Ali’s fantastic career in the early 70s, after he came back is well documented, most famously with the Rumble in the Jungle and his fights with Frazier, but people don’t remember he fought until 1980, getting shattered and knocked out. He didn’t know when to walk away, and when he finally did, it had long been expected.
His final fights didn’t change his legacy, in fact they created a new wrinkle for boxing enthusiasts to look back on over the years every time yet another boxer didn’t hang it up in the denoument of their prime. But it also brings to mind, what about all the boxers who didn’t have a prime?
There are hundreds and hundreds of boxers training right now, working their asses off for the chance to fight professionally. God, why would they do that? Why, when there are any other thousands of ways to make a living rather than to stand in front of people for the express purpose of their beating you, and all in front of as many people as you can get in a stadium, all of whom might cheer you or boo you based on their capricious whimsy? But they do it, they fight for the chance to be humiliated, because within that chance to be humiliated is the chance to be a hero, to be cheered.

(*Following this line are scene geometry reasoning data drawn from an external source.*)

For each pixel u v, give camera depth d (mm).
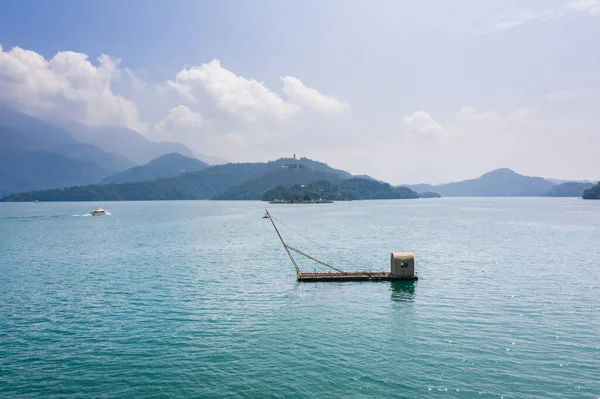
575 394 27859
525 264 75500
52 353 35312
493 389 28516
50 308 48594
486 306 48000
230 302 50750
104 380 30422
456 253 89750
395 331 39719
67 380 30500
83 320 44000
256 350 35406
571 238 117500
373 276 62406
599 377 30156
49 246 108250
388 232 140500
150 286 59656
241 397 27828
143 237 130125
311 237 126688
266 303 50219
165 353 35000
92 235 137500
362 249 97750
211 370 31734
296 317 44469
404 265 62031
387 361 32938
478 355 33969
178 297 53250
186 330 40562
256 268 74188
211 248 102562
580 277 63688
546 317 43688
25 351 35781
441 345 36125
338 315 45125
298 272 63656
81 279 65062
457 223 180875
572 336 38094
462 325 41344
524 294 53344
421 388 28688
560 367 31750
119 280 64062
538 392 28109
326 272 68250
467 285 58812
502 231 140500
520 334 38656
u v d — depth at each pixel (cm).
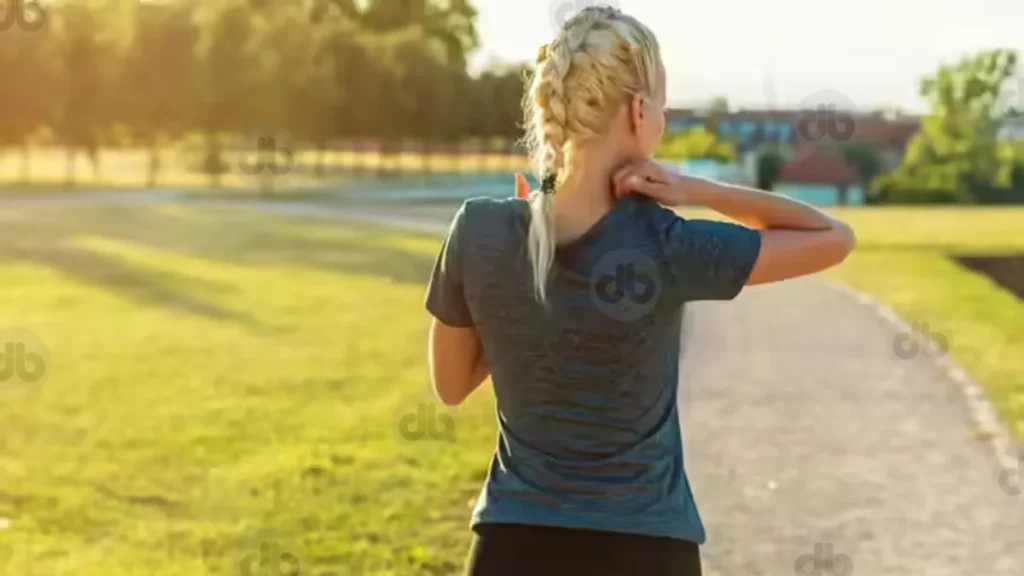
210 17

Also, for a lot of these guys, they might be engaging guys, they might be entertaining guys, but they aren’t incredibly smart. Maybe they didn’t graduate from high school even, regardless, they probably don’t have college diplomas. Maybe they don’t have any money, or any way of making money. Maybe they have kids, or desperately want to have kids, and the only skill they have is to stand in front of someone and get punched while a crowd of people decide how well they are doing.
The worst is the guy who trains to be a fighter, but can’t quite bring himself to do the things he needs to do in order to get a title shot. Maybe the years start slipping away from him while he’s trying to figure out what kind of fighter to be. Maybe he’s a puncher, but he really wants to be like Sugar Ray. Maybe he’s a light weight, but he keeps trying to get into the higher weight classes. Maybe he can never get down to a fighting weight that gives him a puncher’s chance.
So how does he know when to hang it up? Ali won every fight, and then he started losing. He still didn’t know to hang it up, he still tried to fight. What if you never really won? This guy’s been fighting exposition fights, just to get seen. Getting beat up, or maybe even winning spectacularly, as the fight before the main event. Maybe he even gets a purse now and then, but mostly he’s just trying to get his name known.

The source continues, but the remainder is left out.